震災と工作物責任

地震でビルの看板等が落下し,他人の物を壊してしまった場合,ビルの占有者,所有者は損害賠償義務を負うかという問題です。

建物など土地の工作物の設置や保存に関して,その設置や保存の方法が通常要求される安全性を備えていなかったために他人に損害を与えてしまった場合には,その工作物を所持している人(占有者)または所有している人(所有者)は損害賠償責任を負います。

これを工作物責任(民法717条1項)といいます。工作物責任は,第一次的に工作物の占有者が責任を負いますが,占有者が損害の発生を防止するのに必要な注意をしていたといえる場合には,二次的に工作物の所有者が負うことになります。

所有者の場合,占有者と異なり,工作物の設置や保存の方法が通常要求される安全性を備えていなかったといえる場合には,自分に何らの落ち度がなくても損害賠償責任を負うことになります(無過失責任)。

地震との関係において,どういった場合に「通常要求される安全性を備えていない」といえるかについて明確に答えるのは難しいですが,これまでの裁判例を参考にすると,震度5程度の地震に耐えうる安全性を備えていたかという点が1つの基準となります。つまり,震度5以下の揺れでビルの看板が落下した場合には,通常要求される安全性を備えていたとはいえず,損害賠償責任を負うことになります。

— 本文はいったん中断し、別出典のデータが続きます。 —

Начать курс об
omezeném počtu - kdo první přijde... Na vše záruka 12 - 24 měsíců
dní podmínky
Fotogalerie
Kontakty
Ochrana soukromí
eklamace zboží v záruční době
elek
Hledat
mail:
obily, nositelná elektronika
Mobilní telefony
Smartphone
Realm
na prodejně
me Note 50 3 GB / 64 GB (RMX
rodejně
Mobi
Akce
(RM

一方,震度6以上の揺れでビルの看板が落下してしまった場合には,通常要求される安全性を備えていても損害を防げなかったことから,工作物の設置・保存の方法と損害との間の因果関係がないとして,損害賠償責任は否定されます。したがって,ビルの占有者や所有者は普段からビルの耐震性に気を配るとともに,地震後はビルの賃借人がビルの中に入りたがっていても,ビルの安全性が確認できるまではひかえてもらったほうがよいでしょう

このように,裁判例は震度5を目安として,工作物責任の成否を考えているようですが,例えば今回の熊本地震のように、震度6を超える、あるいは震度6に迫る地震が頻発している中で、建物の安全が確認出来ない中で借主に建物を安易に開放してしまうと法的責任を問われる可能性は否定は出来ません。